British composer Kenneth Leighton’s breathtaking “Crucifixus Pro Nobis” is an ideal programming for a Good Friday service. Although the work itself is titled in Latin, the entire work is sung in English. A tour-de-force for choir and organ, “Crucifixus’” first segment “Christ In The Cradle”, is written to tenor solo with a thinly textured organ accompaniment. Tenor Rodrigo Sosa performs this with true mastery and sensitivity. “Christ In The Garden” is a passionate, heart-wrenching work that evokes the intensity of Christ’s prayer at Gethsemane. “Christ In His Passion again features a tenor solo in a chilling description of the crucifixion.
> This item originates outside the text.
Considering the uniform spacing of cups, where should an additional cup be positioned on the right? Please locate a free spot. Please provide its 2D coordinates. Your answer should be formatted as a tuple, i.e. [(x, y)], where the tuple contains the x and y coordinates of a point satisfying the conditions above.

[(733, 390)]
The choral ensemble is also featured in this movement, while the organ is incidental, largely due to the complex and highly descriptive passages of text. “Hymn” the concluding segment, I a stunning a cappella work – a fitting, solemn movement that describes one‘s view of the cross in a plea of repentance. […]
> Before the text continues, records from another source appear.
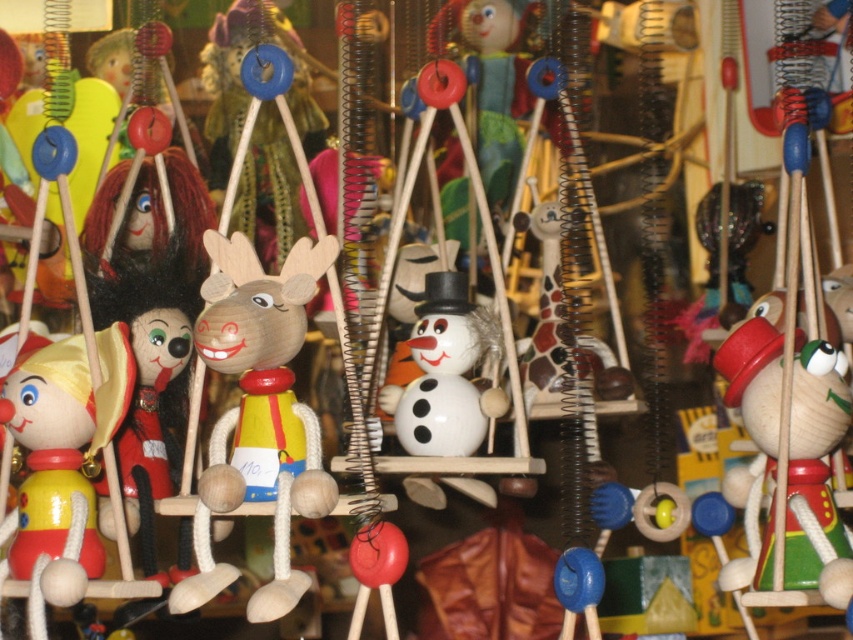
Question: Among these objects, which one is nearest to the camera?

Choices:
 (A) wooden clown at center
 (B) wooden reindeer at center

Answer: (A)

Question: In this image, where is wooden clown at center located relative to matte yellow wood clown at left?

Choices:
 (A) above
 (B) below

Answer: (A)

Question: Which point is closer to the camera?

Choices:
 (A) (757, 380)
 (B) (10, 387)

Answer: (A)

Question: Observing the image, what is the correct spatial positioning of wooden reindeer at center in reference to matte yellow wood clown at left?

Choices:
 (A) above
 (B) below

Answer: (A)

Question: Does wooden reindeer at center have a smaller size compared to wooden clown at center?

Choices:
 (A) yes
 (B) no

Answer: (B)

Question: Which of these objects is positioned closest to the matte yellow wood clown at left?

Choices:
 (A) wooden clown at center
 (B) wooden reindeer at center

Answer: (B)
The strength of this recording, though, lies in the second “Te Deum, composed by renowned Scottish composer Sir James McMillan. […] McMillan’s compositional technique shines in this stunning and magnificent work. The piece, which at times divides the chorus into twenty-one parts, begins and ends with a four-part male chorus. “Jauchzt der Gott”, by Russian composer Sofia Gubaidulina, triumphantly concludes the recording. Now living in Hamburg, Germany, Gubaidulina’s music has a profound spiritual basis; she is a devout Orthodox Christian and believes that the function of art is to achieve “re-ligio”, to restore the connection between God and man.

“Jauchzt der Gott” was commissioned in 1989 by Gidon Kremer for a service in the context of a music festival in Austria. For almost the entire piece, the choir sings only the “Jauchzt” [“shout for joy”] Plainsong-like phrases interspersed with varying textures resolve to a relaxed ending with a soprano pedal point and low-pitched murmurings in the organ. "Chours Gloriosus" contains absolutely astounding music performed exquisitely by the Erik Westberg Vocal Ensemble.